My Sunday morning newspaper placed on the front page a picture of Saturday’s “march for science” in downtown Los Angeles. As I read the story I said to myself, “There is something strange about people protesting in the name of science.” Science presents itself as a disinterested search for truth. But protest is a political act for the sake of justice; this is a march for science. What does that mean? While I am a great lover of modern natural science I am somewhat suspicious of taking its cause to the streets. It raises the question of the nature and limits of science and its enmeshment within culture and politics. Since I wrote about this in The Faithful Creator: Affirming Creation and Providence in an Age of Anxiety (pp. 166-168), allow me to respond to the march for science by quoting myself:
“Modern natural science is greatly valued in our culture and scientists are held in high esteem. Why? Clearly, the main reason for science’s social prestige is that science has produced technology that people desire. Human beings want to enjoy health and long life, wealth, exciting entertainment, comfort and leisure, and, of course, military power. Some people are curious about the world and for that reason are interested in what science discovers. Others mistakenly think science will confirm their metaphysical or religious beliefs. But overwhelmingly science is valued for its material benefits. In their most idealistic moments, scientists may attempt to convince themselves that they pursue science for knowledge alone. Whatever the scientist thinks, however, the culture has another end in mind. There is no other way to account for the vast sums of money governments and businesses spend on research and development and individuals spend on technology. People today do not crave salvation or concern themselves with their God-relation. For many people science has replaced God as the source of well-being and the scientist has replaced the priest as the means of access to the source of good. A kind of mindless worldliness and thoughtless sensuality pervades the consumer culture the scientist serves.
“Natural science possesses no natural birthright to the cultural power it holds today. As I indicated, science is held in esteem because people want the things science provides. But science cannot provide everything people need. Science cannot tell you what is right or wrong or make you wise or good. Science cannot endow your life with meaning or make you happy. It cannot give you love or show you how to love. Science cannot forgive your sins or give you hope for eternal life. It cannot give you contentment in life. It cannot give you a genuine identity. It can’t tell you whether there is a God or what God thinks of you or what God wants of you. It has no comforting words to prepare you for death. It cannot change the laws of nature or control the future. Science must remain silent or speak foolishly in relation to the existential dimension of humanity. Science is not God. Science is human through and through; it derives from the power of our reason to figure out the laws of nature and use them for our ends. It gives the impression of being superhuman for the same reason that governments give that impression: it is a communal undertaking transcending the individual in power and longevity, but it does not transcend humanity as such. Science possesses all the strengths and weaknesses of humanity in an exaggerated form. At the risk of sounding unappreciative of science, it must be said that natural science cannot answer a single one of the top five or ten most important questions we ask or achieve anything of lasting significance. At the end of his Critique of Pure Reason, Immanuel Kant gave his list of three most important questions pressing on human existence: “1. What can I know? 2. What ought I to do? 3. What may I hope?” One could extend that list a long way before one gets to “What is the atomic weight of Iron?” Or, as Ludwig Wittgenstein (1889-1951) concluded, “We feel that even when all possible scientific questions have been answered, the problems of life remain completely untouched” (Tractatus Logico-Philosophicus ).

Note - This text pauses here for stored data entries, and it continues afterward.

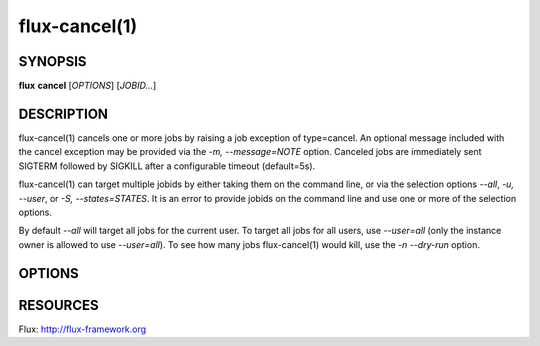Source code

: .. flux-help-description: cancel one or more jobs
.. flux-help-section: jobs

==============
flux-cancel(1)
==============


SYNOPSIS
========

**flux** **cancel** [*OPTIONS*] [*JOBID...*]

DESCRIPTION
===========

flux-cancel(1) cancels one or more jobs by raising a job exception of
type=cancel. An optional message included with the cancel exception may be
provided via the *-m, --message=NOTE* option. Canceled jobs are immediately
sent SIGTERM followed by SIGKILL after a configurable timeout (default=5s).

flux-cancel(1) can target multiple jobids by either taking them on the
command line, or via the selection options *--all*, *-u, --user*, or *-S,
--states=STATES*. It is an error to provide jobids on the command line
and use one or more of the selection options.

By default *--all* will target all jobs for the current user. To target all
jobs for all users, use *--user=all* (only the instance owner is allowed
to use *--user=all*). To see how many jobs flux-cancel(1) would kill,
use the *-n --dry-run* option.

OPTIONS
=======

.. option:: -n, --dry-run

   Do not cancel any jobs, but print a message indicating how many jobs
   would have been canceled.

.. option:: -m, --message=NOTE

   Set an optional exception note.

.. option:: -u, --user=USER

   Set target user.  The instance owner may specify *all* for all users.

.. option:: -S, --states=STATES

   Set target job states (default: active). Valid states include
   depend, priority, sched, run, pending, running, active.

.. option:: -q, --quiet

   Suppress output if no jobs match

RESOURCES
=========

Flux: http://flux-framework.org

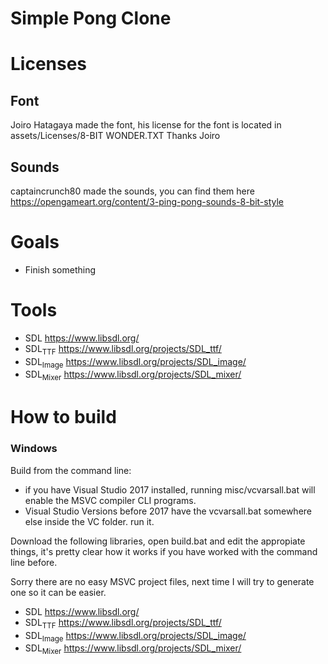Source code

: * Simple Pong Clone

* Licenses
** Font
Joiro Hatagaya made the font, his license for the font is located in assets/Licenses/8-BIT WONDER.TXT
Thanks Joiro

** Sounds
captaincrunch80 made the sounds, you can find them here https://opengameart.org/content/3-ping-pong-sounds-8-bit-style

* Goals
- Finish something

* Tools
- SDL 		https://www.libsdl.org/
- SDL_TTF 	https://www.libsdl.org/projects/SDL_ttf/
- SDL_Image 	https://www.libsdl.org/projects/SDL_image/
- SDL_Mixer 	https://www.libsdl.org/projects/SDL_mixer/

* How to build
*** Windows
Build from the command line:

- if you have Visual Studio 2017 installed, running misc/vcvarsall.bat will enable the MSVC compiler CLI programs.
- Visual Studio Versions before 2017 have the vcvarsall.bat somewhere else inside the VC folder. run it.

Download the following libraries, open build.bat and edit the
appropiate things, it's pretty clear how it works if you have worked
with the command line before.

Sorry there are no easy MSVC project files, next time I will try to generate one so it can be easier.

- SDL 		https://www.libsdl.org/
- SDL_TTF 	https://www.libsdl.org/projects/SDL_ttf/
- SDL_Image 	https://www.libsdl.org/projects/SDL_image/
- SDL_Mixer 	https://www.libsdl.org/projects/SDL_mixer/
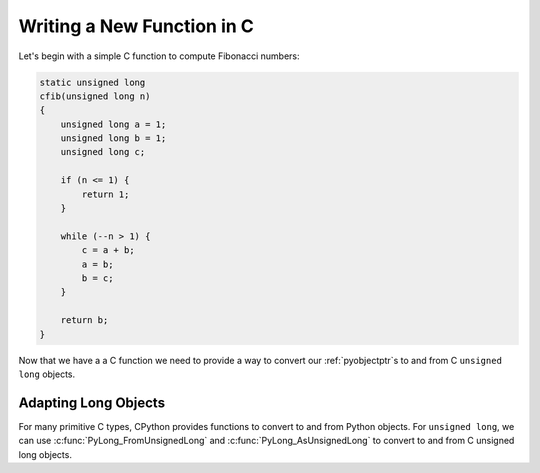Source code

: Writing a New Function in C
===========================

Let's begin with a simple C function to compute Fibonacci numbers:

.. code-block:: c

   static unsigned long
   cfib(unsigned long n)
   {
       unsigned long a = 1;
       unsigned long b = 1;
       unsigned long c;

       if (n <= 1) {
           return 1;
       }

       while (--n > 1) {
           c = a + b;
           a = b;
           b = c;
       }

       return b;
   }

Now that we have a a C function we need to provide a way to convert our
:ref:`pyobjectptr`\s to and from C ``unsigned long`` objects.

Adapting Long Objects
---------------------

For many primitive C types, CPython provides functions to convert to and from
Python objects. For ``unsigned long``, we can use
:c:func:`PyLong_FromUnsignedLong` and :c:func:`PyLong_AsUnsignedLong` to convert
to and from C unsigned long objects.
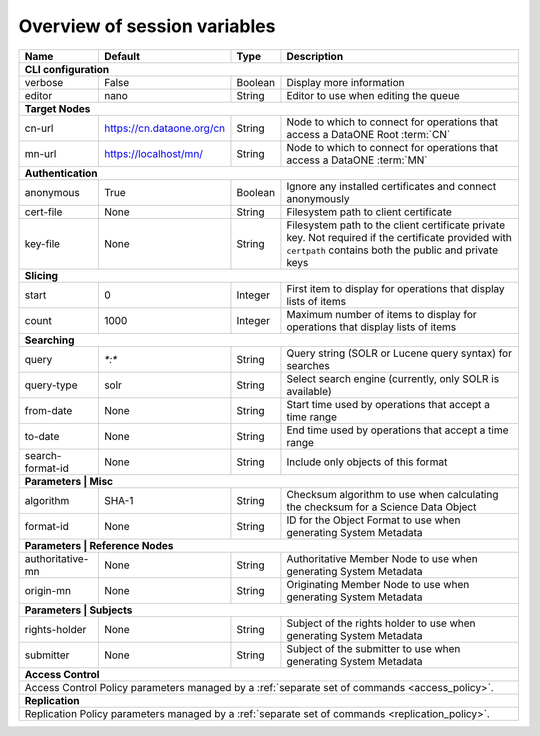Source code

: .. _`session_variables`:

Overview of session variables
=============================

========================= ========================= ======== ======================================================================================
Name                      Default                   Type     Description
========================= ========================= ======== ======================================================================================
**CLI configuration**
---------------------------------------------------------------------------------------------------------------------------------------------------
_`verbose`                False                     Boolean  Display more information
_`editor`                 nano                      String   Editor to use when editing the queue
------------------------- ------------------------- -------- --------------------------------------------------------------------------------------
**Target Nodes**
---------------------------------------------------------------------------------------------------------------------------------------------------
_`cn-url`                 https://cn.dataone.org/cn String   Node to which to connect for operations that access a DataONE Root :term:`CN`
_`mn-url`                 https://localhost/mn/     String   Node to which to connect for operations that access a DataONE :term:`MN`
------------------------- ------------------------- -------- --------------------------------------------------------------------------------------
**Authentication**
---------------------------------------------------------------------------------------------------------------------------------------------------
_`anonymous`              True                      Boolean  Ignore any installed certificates and connect anonymously
_`cert-file`              None                      String   Filesystem path to client certificate
_`key-file`               None                      String   Filesystem path to the client certificate private key. Not required if the certificate
                                                             provided with ``certpath`` contains both the public and private keys
------------------------- ------------------------- -------- --------------------------------------------------------------------------------------
**Slicing**
---------------------------------------------------------------------------------------------------------------------------------------------------
_`start`                  0                         Integer  First item to display for operations that display lists of items
_`count`                  1000                      Integer  Maximum number of items to display for operations that display lists of items
------------------------- ------------------------- -------- --------------------------------------------------------------------------------------
**Searching**
---------------------------------------------------------------------------------------------------------------------------------------------------
_`query`                  `*:*`                     String   Query string (SOLR or Lucene query syntax) for searches
_`query-type`             solr                      String   Select search engine (currently, only SOLR is available)
_`from-date`              None                      String   Start time used by operations that accept a time range
_`to-date`                None                      String   End time used by operations that accept a time range
_`search-format-id`       None                      String   Include only objects of this format
------------------------- ------------------------- -------- --------------------------------------------------------------------------------------
**Parameters | Misc**
---------------------------------------------------------------------------------------------------------------------------------------------------
_`algorithm`              SHA-1                     String   Checksum algorithm to use when calculating the checksum for a Science Data Object
_`format-id`              None                      String   ID for the Object Format to use when generating System Metadata
------------------------- ------------------------- -------- --------------------------------------------------------------------------------------
**Parameters | Reference Nodes**
---------------------------------------------------------------------------------------------------------------------------------------------------
_`authoritative-mn`       None                      String   Authoritative Member Node to use when generating System Metadata
_`origin-mn`              None                      String   Originating Member Node to use when generating System Metadata
------------------------- ------------------------- -------- --------------------------------------------------------------------------------------
**Parameters | Subjects**
---------------------------------------------------------------------------------------------------------------------------------------------------
_`rights-holder`          None                      String   Subject of the rights holder to use when generating System Metadata
_`submitter`              None                      String   Subject of the submitter to use when generating System Metadata
------------------------- ------------------------- -------- --------------------------------------------------------------------------------------
**Access Control**
---------------------------------------------------------------------------------------------------------------------------------------------------
Access Control Policy parameters managed by a :ref:`separate set of commands <access_policy>`.
---------------------------------------------------------------------------------------------------------------------------------------------------
**Replication**
---------------------------------------------------------------------------------------------------------------------------------------------------
Replication Policy parameters managed by a :ref:`separate set of commands <replication_policy>`.
===================================================================================================================================================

“We must consider one more extra scientific factor when evaluating science. The scientist is an existing human being. The scientist is not a machine completely absorbed in the objective world of nature. She/he is a subject, a body, an individual, fallible, mortal and needy, anxious, jealous, hopeful or despairing, optimistic or pessimistic. Science exists only in the minds of scientists. Science can’t do scientific research. In addition to being founded on metaphysical and epistemological presuppositions and directed toward social and political ends, science is conditioned by the subjectivity scientists bring to their task. A person can be driven to engage in science by curiosity, love of discovery, love of beauty, desire to serve God, desire to benefit humanity, adherence to a philosophy of nature, desire for wealth or fame, hatred and envy, pride or shame, and many other human motivations. Scientists can be virtuous or vicious, honest or dishonest, caring or cruel. This is true not only because scientists sometimes falsify data or take short cuts or plagiarize but because these subjective factors affect what presuppositions they favor and to what ends they direct their research. Even at the levels of observation and interpretation subjective factors play a part, for good or ill.
“As these observations make clear, even if the inner workings and the material findings of modern natural science are strictly limited to the empirical, these empirical findings do not stand alone or interpret themselves or put themselves to use. Because science is nestled between epistemological and metaphysical presuppositions and cultural ends and is conducted by subjects, there is plenty of room for conflict and dialogue between what scientists claim as the significance of their empirical findings and other interpretations of reality.”